Posted on: Fri, 09/29/2000 - 1:24am
anonymous's picture
Joined: 05/28/2009 - 16:42

Hi Care - There is a thread under RESEARCH called "Tanox Announces Start of Anti-IgE Clinical Trial". This treatment involves IV and oral challenge until a reaction starts, in a hospital setting. I think this is probably what you heard about. The thread is very long and informative, so please check it out and let us know if it's what you have been hearing about. Take care. Carolyn

Posted on: Fri, 09/29/2000 - 3:11am
Tammy James's picture
Joined: 06/01/1999 - 09:00

In reference to the CPR mentioned above...
I took an infant/child CPR class not long ago, thinking CPR would help my PA child. I was told it would not if his airway was swollen closed, and if he's not getting air, doing compressions is futile as well. I know this is distressing to hear. I'm just passing along what I was told. If anyone knows anything different, please do correct me!!

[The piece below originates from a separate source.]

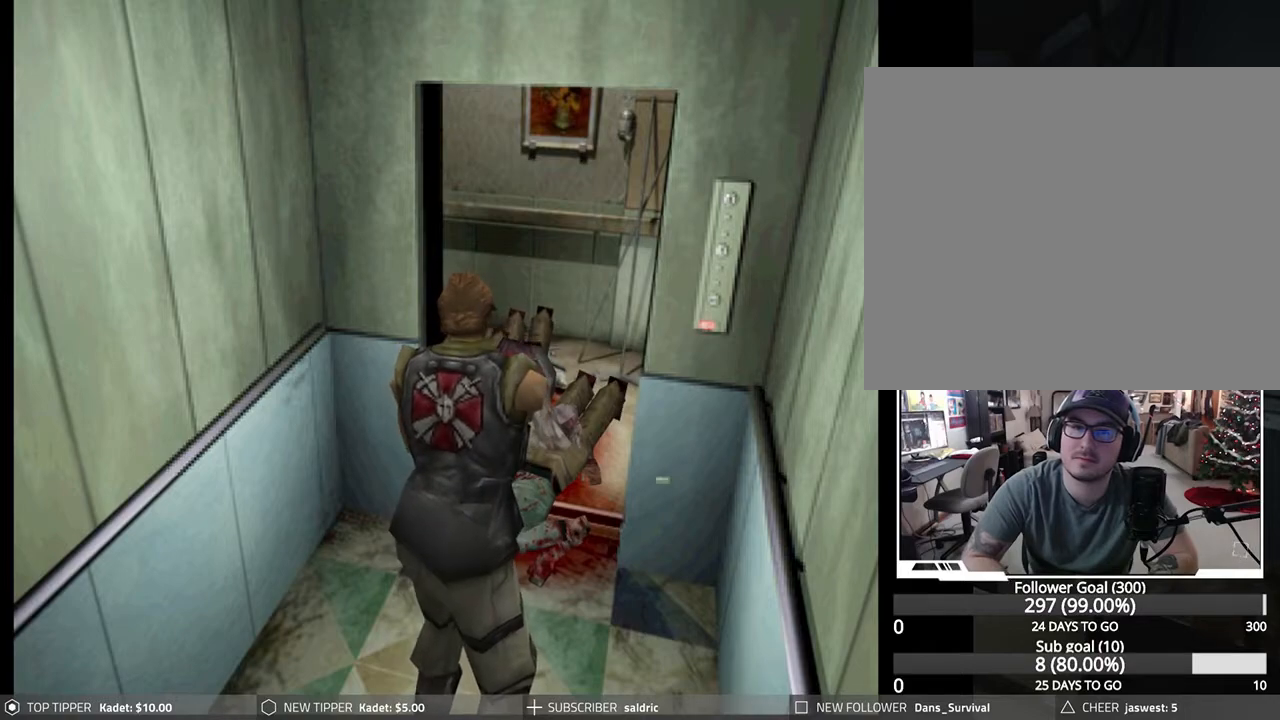
{"buttons": ["R1", "DPAD_DOWN"], "left_stick": "center", "events": [[17, "R1", "up"], [50, "R1", "down"], [150, "DPAD_DOWN", "down"], [300, "CROSS", "down"], [450, "CROSS", "up"]]}
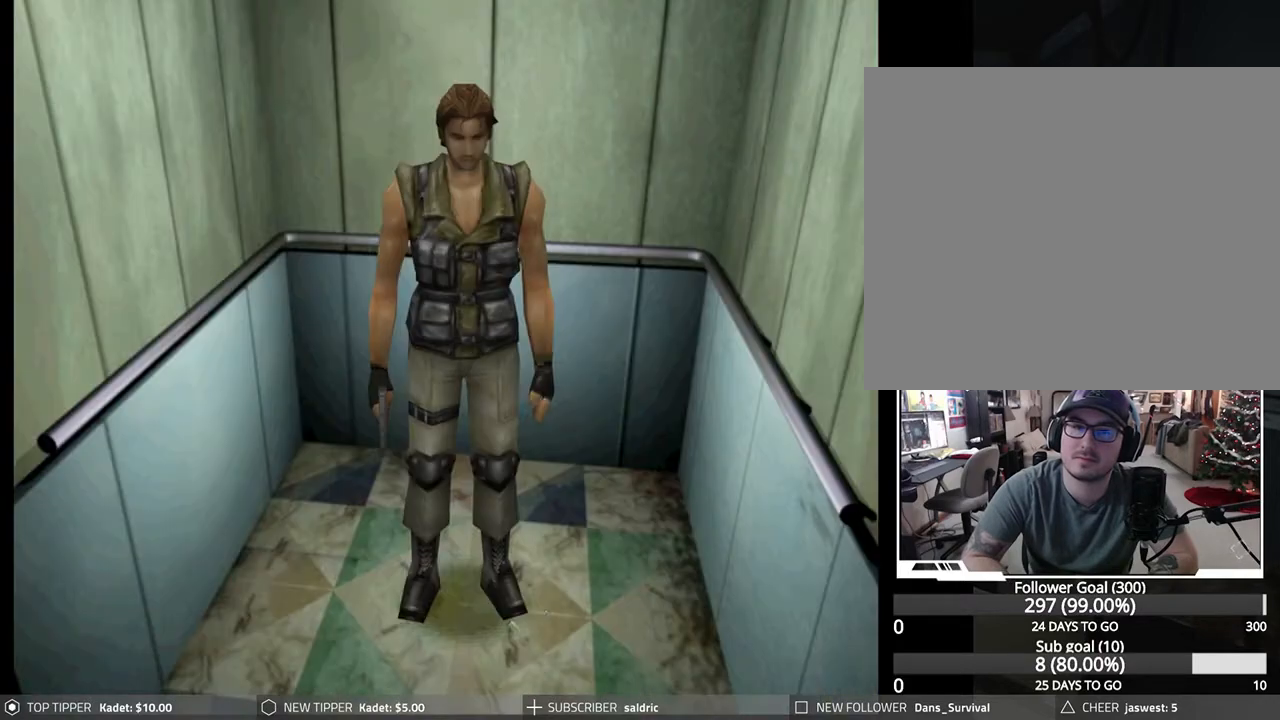
{"buttons": ["CROSS", "R1", "DPAD_DOWN"], "left_stick": "center", "events": [[33, "CROSS", "down"], [150, "CROSS", "up"], [217, "CROSS", "down"], [333, "CROSS", "up"], [400, "CROSS", "down"]]}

Posted on: Fri, 09/29/2000 - 4:18am
DMB's picture
Joined: 02/22/2001 - 09:00

In regards to the needle--it does not go back in. After use of the epi-pen, just place back inside the plastic container and dispose of properly. Deanna

Posted on: Fri, 09/29/2000 - 8:05am
Triciasmom's picture
Joined: 08/03/2000 - 09:00

As far as insulated packs are concerned, I carry my daughter's epi-pen in a soft-sided picnic cooler. They make insulated packs of all sizes for school lunches and picnics. I chose a larger model with a shoulder strap and use it as a carry-all diaper bag/food cooler/medicine carrier.
I wonder if they make insulated waist packs. That would easily fit a couple of pens, a bottle of benedryl, personal ID, etc. Has anyone checked at sporting goods supply stores like REI?